- HOW TO COMPLETE THIS TASK
Restate the following data in its entirety, word for word and without images.

- DATA IN THIS EXERCISE
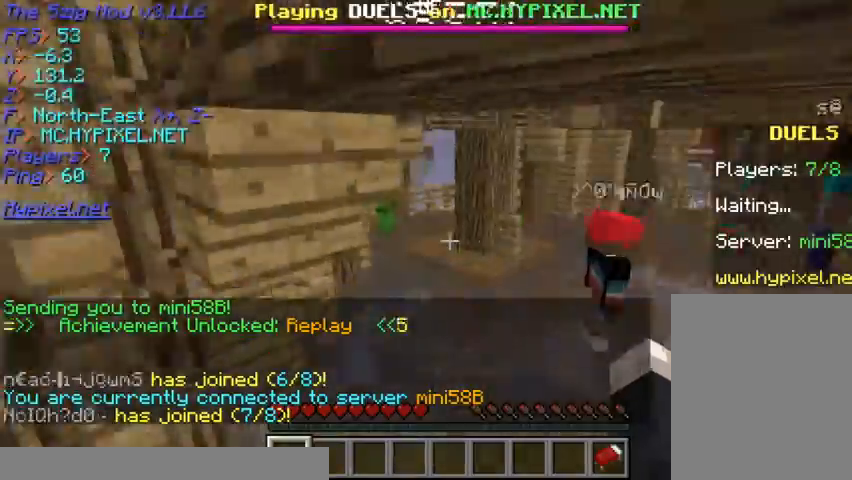
{"keys": ["w"], "mouse": [], "events": [[133, "a", "up"]]}
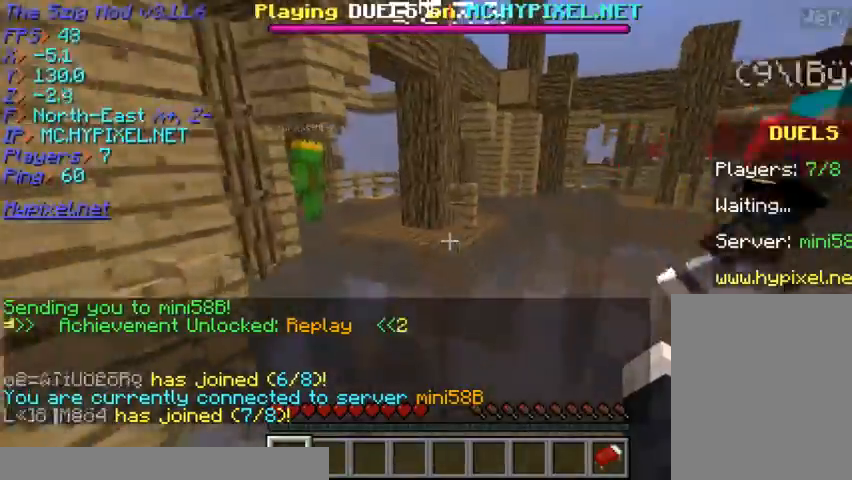
{"keys": ["w"], "mouse": [], "events": []}
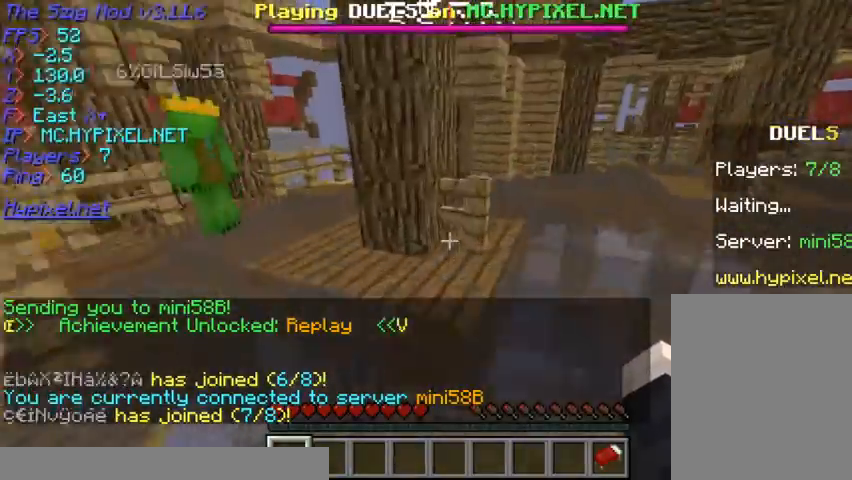
{"keys": ["a", "w"], "mouse": [], "events": [[67, "a", "down"]]}
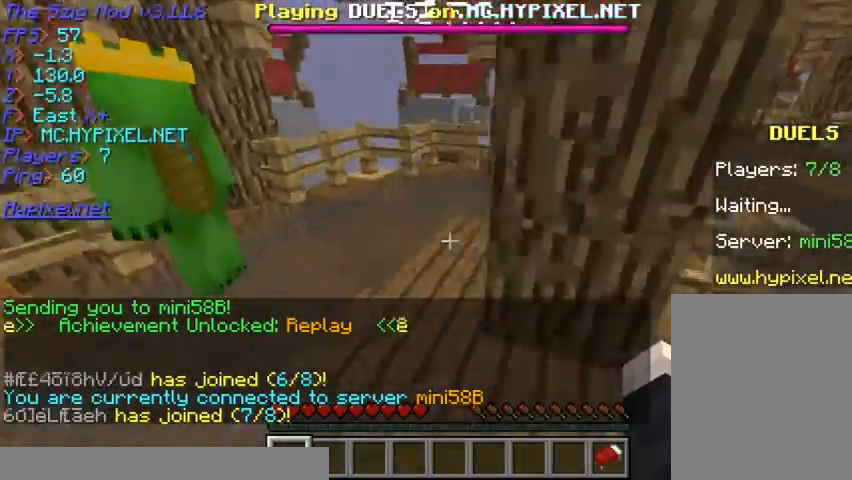
{"keys": ["a", "w"], "mouse": [], "events": []}
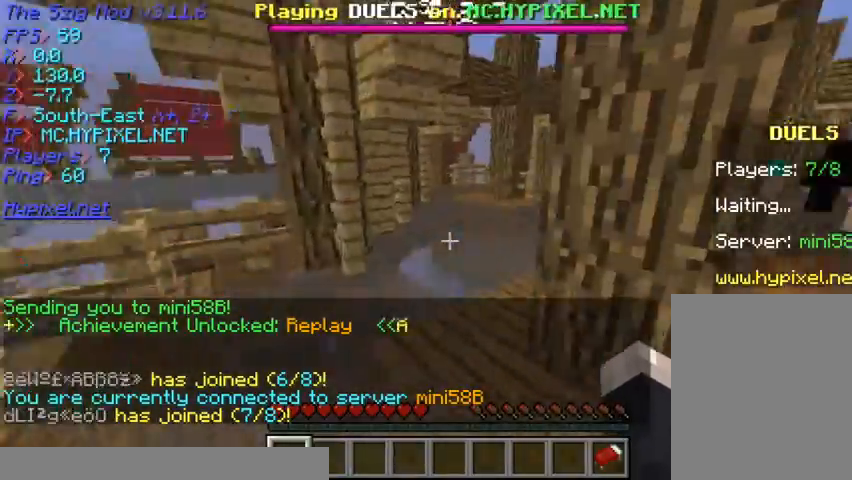
{"keys": ["w"], "mouse": [], "events": [[33, "a", "up"]]}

- RESPONSE
{"keys": ["w"], "mouse": [], "events": [[133, "a", "up"]]}
{"keys": ["w"], "mouse": [], "events": []}
{"keys": ["a", "w"], "mouse": [], "events": [[67, "a", "down"]]}
{"keys": ["a", "w"], "mouse": [], "events": []}
{"keys": ["w"], "mouse": [], "events": [[33, "a", "up"]]}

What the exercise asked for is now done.